Zdenek Tuma, the governor of the Czech National Bank, said being in the euro had helped spare Slovakia the worst of the economic disruption that affected the rest of the region including his country.
For example Slovakia’s cost of borrowing on international markets was cheaper than for the Czech Republic.
Slovakia’s economy is forecast to grow 3.1 per cent in 2010, far greater than the 0.3 per cent forecast by the Czech finance ministry.
As growth returns, investors are trickling back, with some saying they are tempted by the prospect of avoiding currency risk. “The euro allows us to make long-term plans and it eliminates exchange rate risks caused by the volatility of the Slovak crown,” says Vladimir Machalik, a spokesman for Volkswagen Slovakia, which is starting production of a new small car in its factory outside Bratislava.
In a further sign of confidence Taiwan’s AU Optronics signed a €191m agreement last month to open an LCD television component factory in Slovakia.
Although Slovak workers have become slightly more expensive than those of Poland and Hungary, they are still much cheaper than their rivals in western Europe, and investors already in the country are unlikely to make decisions to relocate based on possibly temporary changes in exchange rates.
Politically, joining the euro has proved to be a coup for Robert Fico, the prime minister. A survey shows that almost 80 per cent of Slovaks approve of their new currency, which Mr Fico has called Slovakia's “shield”.
It also proves that despite his faults Robert Fico is a commited left of centre politician that agrees with the overall development strategy of Slovakia, but wanted to make sure that where there are market failures or lack of competition this is rectified and that there are real rules in the game.

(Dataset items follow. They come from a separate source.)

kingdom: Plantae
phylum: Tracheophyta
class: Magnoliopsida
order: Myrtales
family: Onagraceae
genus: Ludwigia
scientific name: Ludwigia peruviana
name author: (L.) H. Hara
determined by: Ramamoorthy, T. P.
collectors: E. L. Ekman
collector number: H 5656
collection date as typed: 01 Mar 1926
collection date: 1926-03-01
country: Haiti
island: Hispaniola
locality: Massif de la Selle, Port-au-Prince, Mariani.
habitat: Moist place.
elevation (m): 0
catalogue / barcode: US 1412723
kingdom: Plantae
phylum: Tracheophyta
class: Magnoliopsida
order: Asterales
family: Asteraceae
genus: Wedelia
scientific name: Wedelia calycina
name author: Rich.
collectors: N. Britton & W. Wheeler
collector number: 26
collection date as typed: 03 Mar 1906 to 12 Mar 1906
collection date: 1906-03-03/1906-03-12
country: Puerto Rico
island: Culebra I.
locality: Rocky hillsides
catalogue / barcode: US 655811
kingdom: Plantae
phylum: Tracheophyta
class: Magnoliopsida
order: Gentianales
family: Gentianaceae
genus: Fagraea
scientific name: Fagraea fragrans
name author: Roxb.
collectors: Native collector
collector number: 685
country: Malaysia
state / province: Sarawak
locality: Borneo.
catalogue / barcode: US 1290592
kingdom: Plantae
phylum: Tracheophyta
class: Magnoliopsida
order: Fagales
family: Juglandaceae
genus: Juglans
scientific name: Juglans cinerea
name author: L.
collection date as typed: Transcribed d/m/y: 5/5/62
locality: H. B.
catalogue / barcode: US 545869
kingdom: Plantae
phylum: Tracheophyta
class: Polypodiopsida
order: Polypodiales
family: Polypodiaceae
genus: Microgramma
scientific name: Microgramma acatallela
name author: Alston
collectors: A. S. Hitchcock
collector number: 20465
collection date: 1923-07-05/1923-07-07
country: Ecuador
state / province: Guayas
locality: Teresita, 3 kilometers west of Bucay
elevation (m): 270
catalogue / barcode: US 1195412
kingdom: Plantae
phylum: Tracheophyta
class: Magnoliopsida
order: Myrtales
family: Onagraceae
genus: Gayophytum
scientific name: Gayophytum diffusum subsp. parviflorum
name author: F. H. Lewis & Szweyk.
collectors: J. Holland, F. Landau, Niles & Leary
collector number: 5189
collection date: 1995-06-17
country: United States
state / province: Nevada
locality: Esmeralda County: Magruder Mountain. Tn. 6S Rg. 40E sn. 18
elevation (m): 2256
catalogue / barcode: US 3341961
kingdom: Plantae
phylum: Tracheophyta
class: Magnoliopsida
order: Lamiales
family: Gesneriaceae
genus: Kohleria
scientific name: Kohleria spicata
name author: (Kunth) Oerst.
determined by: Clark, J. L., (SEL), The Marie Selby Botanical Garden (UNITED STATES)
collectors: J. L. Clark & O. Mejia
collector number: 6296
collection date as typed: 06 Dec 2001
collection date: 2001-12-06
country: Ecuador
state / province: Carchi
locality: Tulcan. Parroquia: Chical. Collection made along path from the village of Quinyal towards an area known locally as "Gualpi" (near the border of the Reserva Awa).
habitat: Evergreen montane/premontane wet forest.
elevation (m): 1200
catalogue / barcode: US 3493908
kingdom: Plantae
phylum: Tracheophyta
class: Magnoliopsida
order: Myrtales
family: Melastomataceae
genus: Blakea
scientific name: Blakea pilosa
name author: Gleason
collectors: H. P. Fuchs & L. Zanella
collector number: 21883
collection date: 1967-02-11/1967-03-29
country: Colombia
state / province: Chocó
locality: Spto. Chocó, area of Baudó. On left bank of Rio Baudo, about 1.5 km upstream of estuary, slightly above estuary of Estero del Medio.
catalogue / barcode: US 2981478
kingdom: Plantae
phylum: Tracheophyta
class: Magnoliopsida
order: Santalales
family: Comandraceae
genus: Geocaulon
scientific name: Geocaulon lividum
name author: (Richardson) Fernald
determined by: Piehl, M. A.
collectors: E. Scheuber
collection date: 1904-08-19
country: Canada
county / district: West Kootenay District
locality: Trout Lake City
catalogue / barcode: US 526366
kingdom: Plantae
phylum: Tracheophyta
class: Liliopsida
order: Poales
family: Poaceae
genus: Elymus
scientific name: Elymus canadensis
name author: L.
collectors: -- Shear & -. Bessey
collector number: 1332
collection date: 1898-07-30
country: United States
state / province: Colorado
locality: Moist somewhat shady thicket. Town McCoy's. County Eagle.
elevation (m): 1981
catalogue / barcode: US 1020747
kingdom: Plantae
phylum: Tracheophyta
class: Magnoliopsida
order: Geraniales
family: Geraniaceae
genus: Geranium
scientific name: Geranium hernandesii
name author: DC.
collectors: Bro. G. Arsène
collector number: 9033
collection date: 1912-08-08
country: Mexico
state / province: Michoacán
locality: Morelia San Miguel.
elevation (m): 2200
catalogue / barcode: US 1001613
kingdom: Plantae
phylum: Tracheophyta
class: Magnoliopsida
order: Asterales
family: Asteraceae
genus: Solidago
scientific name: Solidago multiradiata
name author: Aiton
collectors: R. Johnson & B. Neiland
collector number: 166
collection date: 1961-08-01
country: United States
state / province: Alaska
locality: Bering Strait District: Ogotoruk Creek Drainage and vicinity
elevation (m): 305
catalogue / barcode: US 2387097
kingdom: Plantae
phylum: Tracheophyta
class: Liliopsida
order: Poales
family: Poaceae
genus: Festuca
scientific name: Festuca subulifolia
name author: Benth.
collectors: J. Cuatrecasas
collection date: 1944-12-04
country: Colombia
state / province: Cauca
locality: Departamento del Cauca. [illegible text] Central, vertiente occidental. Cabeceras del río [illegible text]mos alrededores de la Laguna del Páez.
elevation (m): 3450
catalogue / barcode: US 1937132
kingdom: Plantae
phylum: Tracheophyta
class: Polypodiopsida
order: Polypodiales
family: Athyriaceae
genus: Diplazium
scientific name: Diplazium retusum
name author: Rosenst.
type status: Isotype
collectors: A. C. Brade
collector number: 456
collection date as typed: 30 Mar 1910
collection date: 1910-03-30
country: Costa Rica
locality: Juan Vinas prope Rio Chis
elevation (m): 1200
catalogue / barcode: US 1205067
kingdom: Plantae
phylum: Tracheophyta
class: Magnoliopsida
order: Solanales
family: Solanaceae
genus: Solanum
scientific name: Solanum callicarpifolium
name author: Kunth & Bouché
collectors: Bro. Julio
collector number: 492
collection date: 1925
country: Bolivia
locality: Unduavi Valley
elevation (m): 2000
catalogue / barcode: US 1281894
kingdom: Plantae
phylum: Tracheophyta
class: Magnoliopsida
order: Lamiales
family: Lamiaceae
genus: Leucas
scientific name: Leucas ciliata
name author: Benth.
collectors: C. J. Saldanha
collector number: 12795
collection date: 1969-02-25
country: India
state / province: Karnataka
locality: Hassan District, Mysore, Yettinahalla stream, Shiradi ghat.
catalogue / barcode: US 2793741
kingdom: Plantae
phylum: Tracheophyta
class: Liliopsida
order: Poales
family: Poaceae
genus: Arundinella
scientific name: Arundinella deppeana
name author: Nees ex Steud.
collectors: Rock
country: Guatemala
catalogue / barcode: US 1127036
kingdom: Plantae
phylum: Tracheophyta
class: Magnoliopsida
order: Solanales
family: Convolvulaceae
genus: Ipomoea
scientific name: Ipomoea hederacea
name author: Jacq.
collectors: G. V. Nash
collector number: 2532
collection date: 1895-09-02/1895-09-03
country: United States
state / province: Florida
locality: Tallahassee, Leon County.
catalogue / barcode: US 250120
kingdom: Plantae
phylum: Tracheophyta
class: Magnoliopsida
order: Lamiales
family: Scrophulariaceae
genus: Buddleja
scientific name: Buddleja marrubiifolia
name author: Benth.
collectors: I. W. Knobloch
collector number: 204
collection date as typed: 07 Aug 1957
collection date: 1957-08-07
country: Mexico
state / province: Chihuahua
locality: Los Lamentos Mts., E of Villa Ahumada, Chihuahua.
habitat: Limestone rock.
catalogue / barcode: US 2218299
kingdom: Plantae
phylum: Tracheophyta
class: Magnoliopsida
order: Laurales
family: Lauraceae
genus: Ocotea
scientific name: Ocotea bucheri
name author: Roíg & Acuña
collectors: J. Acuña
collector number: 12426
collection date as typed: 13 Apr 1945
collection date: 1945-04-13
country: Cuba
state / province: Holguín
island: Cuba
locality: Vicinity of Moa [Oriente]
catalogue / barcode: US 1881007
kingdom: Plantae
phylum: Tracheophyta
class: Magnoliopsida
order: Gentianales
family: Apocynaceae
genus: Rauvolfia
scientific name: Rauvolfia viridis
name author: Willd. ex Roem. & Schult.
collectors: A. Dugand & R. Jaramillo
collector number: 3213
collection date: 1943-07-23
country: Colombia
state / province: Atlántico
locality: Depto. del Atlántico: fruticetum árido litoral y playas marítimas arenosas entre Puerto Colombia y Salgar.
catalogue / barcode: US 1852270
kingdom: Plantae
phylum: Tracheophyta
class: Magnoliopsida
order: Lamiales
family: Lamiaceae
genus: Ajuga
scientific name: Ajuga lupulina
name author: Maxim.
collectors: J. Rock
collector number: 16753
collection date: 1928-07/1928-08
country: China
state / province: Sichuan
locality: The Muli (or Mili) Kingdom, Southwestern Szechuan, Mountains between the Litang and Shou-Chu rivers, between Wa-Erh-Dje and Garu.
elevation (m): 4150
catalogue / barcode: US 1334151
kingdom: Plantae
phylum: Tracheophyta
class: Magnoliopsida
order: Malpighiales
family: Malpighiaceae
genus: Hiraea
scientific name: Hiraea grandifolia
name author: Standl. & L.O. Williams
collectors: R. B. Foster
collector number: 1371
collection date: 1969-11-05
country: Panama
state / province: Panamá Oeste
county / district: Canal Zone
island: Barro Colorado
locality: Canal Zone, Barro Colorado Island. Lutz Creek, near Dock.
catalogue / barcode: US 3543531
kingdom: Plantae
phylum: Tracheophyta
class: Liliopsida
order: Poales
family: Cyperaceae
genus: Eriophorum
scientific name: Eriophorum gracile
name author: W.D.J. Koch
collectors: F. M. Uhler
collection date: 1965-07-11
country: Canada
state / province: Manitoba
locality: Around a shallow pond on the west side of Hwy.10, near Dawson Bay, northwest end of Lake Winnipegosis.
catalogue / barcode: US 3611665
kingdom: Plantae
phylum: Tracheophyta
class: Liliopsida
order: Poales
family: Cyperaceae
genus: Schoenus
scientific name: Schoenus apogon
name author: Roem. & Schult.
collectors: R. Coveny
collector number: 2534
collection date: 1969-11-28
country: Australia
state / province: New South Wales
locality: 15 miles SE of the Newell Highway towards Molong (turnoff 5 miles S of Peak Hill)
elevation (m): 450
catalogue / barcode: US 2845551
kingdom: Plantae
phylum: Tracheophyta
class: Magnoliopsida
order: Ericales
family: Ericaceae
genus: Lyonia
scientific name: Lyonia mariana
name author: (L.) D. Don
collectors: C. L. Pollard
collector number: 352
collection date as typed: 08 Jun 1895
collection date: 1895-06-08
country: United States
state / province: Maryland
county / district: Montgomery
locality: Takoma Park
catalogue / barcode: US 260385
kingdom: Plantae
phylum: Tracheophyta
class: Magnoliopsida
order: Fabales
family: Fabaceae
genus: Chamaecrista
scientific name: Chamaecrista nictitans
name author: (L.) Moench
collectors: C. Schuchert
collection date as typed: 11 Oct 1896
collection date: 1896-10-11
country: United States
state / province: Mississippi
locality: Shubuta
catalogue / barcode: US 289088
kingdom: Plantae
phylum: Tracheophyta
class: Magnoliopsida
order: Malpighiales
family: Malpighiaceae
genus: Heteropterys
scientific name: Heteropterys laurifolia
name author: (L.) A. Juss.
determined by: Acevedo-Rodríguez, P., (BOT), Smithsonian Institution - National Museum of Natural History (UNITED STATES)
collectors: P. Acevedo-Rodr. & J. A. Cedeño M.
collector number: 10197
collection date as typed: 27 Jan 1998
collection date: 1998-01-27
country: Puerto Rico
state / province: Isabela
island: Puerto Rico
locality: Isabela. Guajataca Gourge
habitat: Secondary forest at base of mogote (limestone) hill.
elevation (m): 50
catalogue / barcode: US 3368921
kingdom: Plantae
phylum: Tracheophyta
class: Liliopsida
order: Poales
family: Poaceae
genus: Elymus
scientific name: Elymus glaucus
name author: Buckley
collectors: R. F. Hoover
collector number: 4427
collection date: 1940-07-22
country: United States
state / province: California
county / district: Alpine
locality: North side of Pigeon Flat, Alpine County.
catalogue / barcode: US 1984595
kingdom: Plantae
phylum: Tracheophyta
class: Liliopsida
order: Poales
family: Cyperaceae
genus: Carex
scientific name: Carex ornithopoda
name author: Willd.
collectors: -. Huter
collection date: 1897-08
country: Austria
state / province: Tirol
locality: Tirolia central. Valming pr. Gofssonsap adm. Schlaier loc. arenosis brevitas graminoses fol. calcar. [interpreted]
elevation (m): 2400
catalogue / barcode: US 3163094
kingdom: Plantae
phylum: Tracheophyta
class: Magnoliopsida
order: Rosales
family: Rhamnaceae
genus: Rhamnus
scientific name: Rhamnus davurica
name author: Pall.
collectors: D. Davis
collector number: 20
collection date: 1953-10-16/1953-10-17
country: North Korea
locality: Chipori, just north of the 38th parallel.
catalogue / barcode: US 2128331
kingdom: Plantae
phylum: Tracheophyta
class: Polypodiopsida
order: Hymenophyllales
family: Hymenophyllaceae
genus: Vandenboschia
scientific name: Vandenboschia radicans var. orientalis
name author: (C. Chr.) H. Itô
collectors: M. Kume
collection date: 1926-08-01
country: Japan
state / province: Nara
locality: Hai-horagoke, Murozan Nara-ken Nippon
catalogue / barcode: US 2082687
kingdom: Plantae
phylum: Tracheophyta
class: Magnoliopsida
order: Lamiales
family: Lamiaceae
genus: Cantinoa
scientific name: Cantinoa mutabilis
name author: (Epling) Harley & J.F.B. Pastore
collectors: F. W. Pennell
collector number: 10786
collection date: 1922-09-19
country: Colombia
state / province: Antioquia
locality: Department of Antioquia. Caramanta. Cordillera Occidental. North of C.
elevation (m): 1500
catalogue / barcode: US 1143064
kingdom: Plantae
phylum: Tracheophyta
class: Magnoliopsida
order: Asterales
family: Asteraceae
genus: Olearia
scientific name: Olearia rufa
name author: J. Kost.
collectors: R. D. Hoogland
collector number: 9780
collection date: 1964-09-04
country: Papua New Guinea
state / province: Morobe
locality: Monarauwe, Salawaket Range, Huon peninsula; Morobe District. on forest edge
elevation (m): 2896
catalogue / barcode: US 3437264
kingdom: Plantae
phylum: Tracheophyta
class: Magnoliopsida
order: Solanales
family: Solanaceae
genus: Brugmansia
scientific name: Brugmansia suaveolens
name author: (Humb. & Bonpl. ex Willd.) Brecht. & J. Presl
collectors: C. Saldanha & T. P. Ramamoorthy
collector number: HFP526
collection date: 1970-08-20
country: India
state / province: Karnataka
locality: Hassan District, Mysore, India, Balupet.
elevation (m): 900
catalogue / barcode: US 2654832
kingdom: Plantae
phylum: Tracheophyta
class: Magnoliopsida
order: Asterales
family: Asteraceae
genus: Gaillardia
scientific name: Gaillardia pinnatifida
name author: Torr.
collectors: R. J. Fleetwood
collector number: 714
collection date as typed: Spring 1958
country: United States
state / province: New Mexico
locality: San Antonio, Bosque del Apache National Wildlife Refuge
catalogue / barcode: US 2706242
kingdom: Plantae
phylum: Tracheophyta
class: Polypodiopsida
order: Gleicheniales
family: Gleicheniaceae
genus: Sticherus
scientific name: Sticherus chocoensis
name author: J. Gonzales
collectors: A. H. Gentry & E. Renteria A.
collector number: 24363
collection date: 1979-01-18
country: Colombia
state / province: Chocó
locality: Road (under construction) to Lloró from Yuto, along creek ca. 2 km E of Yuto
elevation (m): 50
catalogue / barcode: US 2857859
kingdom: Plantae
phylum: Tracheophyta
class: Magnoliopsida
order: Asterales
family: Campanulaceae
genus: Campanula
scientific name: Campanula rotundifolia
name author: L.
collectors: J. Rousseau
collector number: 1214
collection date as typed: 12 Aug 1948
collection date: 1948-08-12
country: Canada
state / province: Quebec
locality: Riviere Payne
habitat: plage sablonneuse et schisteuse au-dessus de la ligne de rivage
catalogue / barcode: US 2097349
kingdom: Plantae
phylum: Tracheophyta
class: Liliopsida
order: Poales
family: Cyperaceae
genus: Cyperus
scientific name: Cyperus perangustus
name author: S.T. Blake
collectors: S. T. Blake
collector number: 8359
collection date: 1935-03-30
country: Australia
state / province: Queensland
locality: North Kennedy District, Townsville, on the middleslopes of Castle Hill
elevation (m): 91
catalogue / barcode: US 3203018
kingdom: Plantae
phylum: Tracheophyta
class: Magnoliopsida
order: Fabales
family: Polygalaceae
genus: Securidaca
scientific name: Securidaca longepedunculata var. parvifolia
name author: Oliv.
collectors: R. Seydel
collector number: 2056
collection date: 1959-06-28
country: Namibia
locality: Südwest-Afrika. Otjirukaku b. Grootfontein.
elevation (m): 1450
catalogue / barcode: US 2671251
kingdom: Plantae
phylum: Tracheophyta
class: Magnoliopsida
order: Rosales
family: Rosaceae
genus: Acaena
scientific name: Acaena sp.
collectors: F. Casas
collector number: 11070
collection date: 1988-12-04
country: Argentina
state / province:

However, Czechs have maintained their reservation about rushing towards the common currency. Mirek Topolanek, former prime minister and leader of the centre right Civic Democratic party, says the Czech Republic may be ready in 2015 to begin discussing joining the exchange rate mechanism, a precursor to joining the euro.
But Czech businesses do not seem to share this assessment. “We (Czech republic) need the euro as soon as possible in order to be able to address the current problems caused by the world financial crisis,” says Jaroslav Cerny, spokesman for Skoda Auto, a Volkswagen subsidiary.
“A failure to introduce the euro may drive not only our current suppliers, but also all potential investors, out of the Czech Republic.”